I had no desire to prove the MWIS forecast correct. Despite all our foolish optimism, it was, obviously. High winds, poor visibility and zero per cent chance of cloud-free Munros, plus a weather warning for heavy rain from the Met Office.
So, it was with some scepticism that Graham and I began running along the track to Loch a’Bhraoin, en route to Allt Breabraig, the access point for a clutch of Fannichs.
After slopping along sodden paths for 40 minutes, we began up a steep slope, which we believed would take us to the bealach between Meall a’Chrasgaidh and Sgurr nan Clach Geala. Alas, we had been deceived by the mist-smothered mountains – we were two miles south of where we thought we were.

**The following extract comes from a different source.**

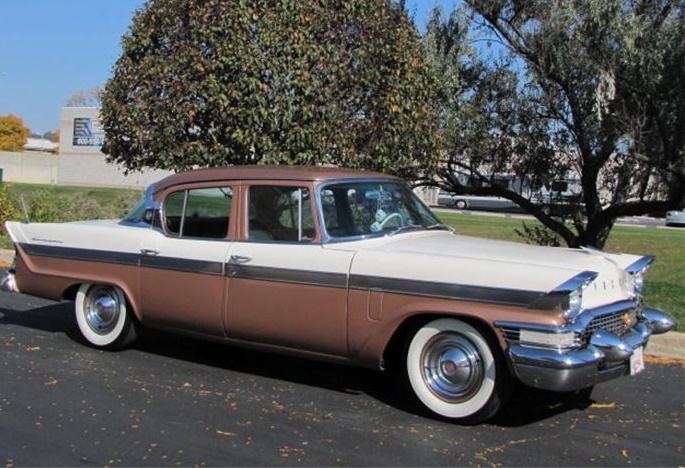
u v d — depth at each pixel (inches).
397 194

It wasn’t until we reached the summit of the latter Munro and our highest objective of the day that we realised our mistake, although as mistakes go it wasn’t a bad one. We retraced our steps in the snow to the col, before easily gaining the most southerly Munro on this ridge, Sgurr nan Each.
Keen to bag the third Munro, but also escape the worst of the wind, we traversed around the broad flank of Sgurr nan Clach Geala until we reached the pass that had been our original objective an hour earlier. By now, the wind had picked up a notch, making walking – let alone running – a monumental effort. The Scottish call it dreech: howling winds and blasting rain, a filthy day. My hands were already wet and numb and I could feel my chin and feet freezing.
We touched the summit and plunged gladly downhill, and within five minutes we had escaped into a mist-free world. Two hours later, we were sitting, warm and dry, in Jimmy Chung’s Chinese buffet restaurant in Inverness. What more could you want?